* Texto mostrado:
____________________

Cómo, por obra del obispo de Verona, Luis III se convirtió en Luis el Ciego

En febrero de 901 el papa Benedicto IV (900-903) coronó emperador al joven Luis III de Provenza (890-928). El hijo del rey de Borgoña

Bosón y de Irmingarda, a la vez que nieto del emperador Luis II, el año 900 fue llamado al país por los partidarios del emperador Lamberto, fallecido en 898, contra Berengario I. En Pavía fue elevado a rex Italiae e inmediatamente después fue recibido amistosamente en Roma y coronado por Benedicto IV. En efecto una parte notable de la nobleza y de los obispos envidiaba la corona de Berengario y evidentemente se sintió desengañada por su derrota contra los húngaros y por su pacto posterior con ellos.

____________________

* Datos proporcionados:
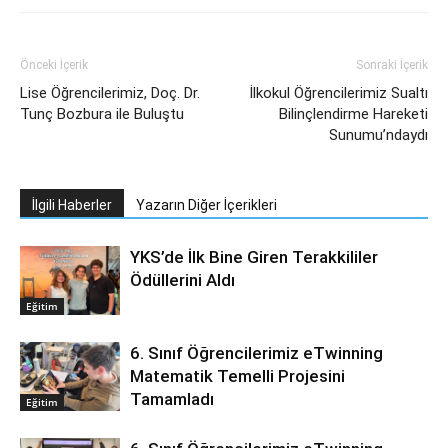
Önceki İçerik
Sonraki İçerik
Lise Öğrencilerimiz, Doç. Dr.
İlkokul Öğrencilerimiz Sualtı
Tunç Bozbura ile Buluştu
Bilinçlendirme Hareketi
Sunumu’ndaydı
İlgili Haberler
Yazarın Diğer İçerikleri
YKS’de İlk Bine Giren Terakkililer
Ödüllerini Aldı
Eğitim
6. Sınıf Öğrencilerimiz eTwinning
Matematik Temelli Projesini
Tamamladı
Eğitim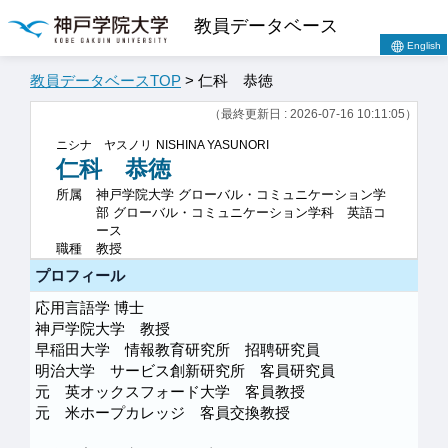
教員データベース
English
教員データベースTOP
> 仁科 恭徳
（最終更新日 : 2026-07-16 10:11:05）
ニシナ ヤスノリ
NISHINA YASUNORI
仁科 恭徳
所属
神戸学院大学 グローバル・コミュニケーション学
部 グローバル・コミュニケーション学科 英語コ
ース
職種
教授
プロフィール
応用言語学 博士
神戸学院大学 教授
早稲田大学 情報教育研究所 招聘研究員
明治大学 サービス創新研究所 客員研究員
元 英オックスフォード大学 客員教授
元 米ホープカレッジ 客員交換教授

____________________

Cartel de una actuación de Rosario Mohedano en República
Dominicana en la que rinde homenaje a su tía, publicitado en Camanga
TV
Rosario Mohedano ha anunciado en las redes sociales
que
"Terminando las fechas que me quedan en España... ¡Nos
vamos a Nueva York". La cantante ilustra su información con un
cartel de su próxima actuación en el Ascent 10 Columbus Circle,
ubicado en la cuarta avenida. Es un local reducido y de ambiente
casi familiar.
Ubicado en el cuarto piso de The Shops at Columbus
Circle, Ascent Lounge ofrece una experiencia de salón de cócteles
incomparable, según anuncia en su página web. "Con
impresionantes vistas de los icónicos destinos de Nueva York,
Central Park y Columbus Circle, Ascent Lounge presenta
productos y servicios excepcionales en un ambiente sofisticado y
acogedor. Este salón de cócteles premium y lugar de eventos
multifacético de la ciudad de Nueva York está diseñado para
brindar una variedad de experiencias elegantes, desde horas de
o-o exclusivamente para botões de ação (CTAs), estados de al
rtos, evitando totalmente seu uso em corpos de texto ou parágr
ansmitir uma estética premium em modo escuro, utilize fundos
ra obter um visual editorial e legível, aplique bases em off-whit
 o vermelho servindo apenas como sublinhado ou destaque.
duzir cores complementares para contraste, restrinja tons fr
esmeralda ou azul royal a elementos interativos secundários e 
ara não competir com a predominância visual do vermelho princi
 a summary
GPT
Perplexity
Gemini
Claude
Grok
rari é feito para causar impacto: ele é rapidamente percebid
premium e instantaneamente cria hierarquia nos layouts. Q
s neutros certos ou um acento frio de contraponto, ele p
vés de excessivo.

____________________

* Tarea 1: Reproduce literalmente el fragmento del texto sobre Luis III que empieza con "Cómo, por obra" y continúa hasta "posterior con ellos.".
* Tarea 2:
Responde estas preguntas con datos del texto sobre Luis III:
(a) ¿Qué papa coronó emperador a Luis III en febrero de 901?
(b) ¿En qué año falleció el emperador Lamberto?
(c) ¿En qué ciudad fue elevado Luis III a rex Italiae?

* Respuesta 1:
Cómo, por obra del obispo de Verona, Luis III se convirtió en Luis el Ciego

En febrero de 901 el papa Benedicto IV (900-903) coronó emperador al joven Luis III de Provenza (890-928). El hijo del rey de Borgoña

Bosón y de Irmingarda, a la vez que nieto del emperador Luis II, el año 900 fue llamado al país por los partidarios del emperador Lamberto, fallecido en 898, contra Berengario I. En Pavía fue elevado a rex Italiae e inmediatamente después fue recibido amistosamente en Roma y coronado por Benedicto IV. En efecto una parte notable de la nobleza y de los obispos envidiaba la corona de Berengario y evidentemente se sintió desengañada por su derrota contra los húngaros y por su pacto posterior con ellos.

* Respuesta 2:
(a) Benedicto IV.
(b) En 898.
(c) En Pavía.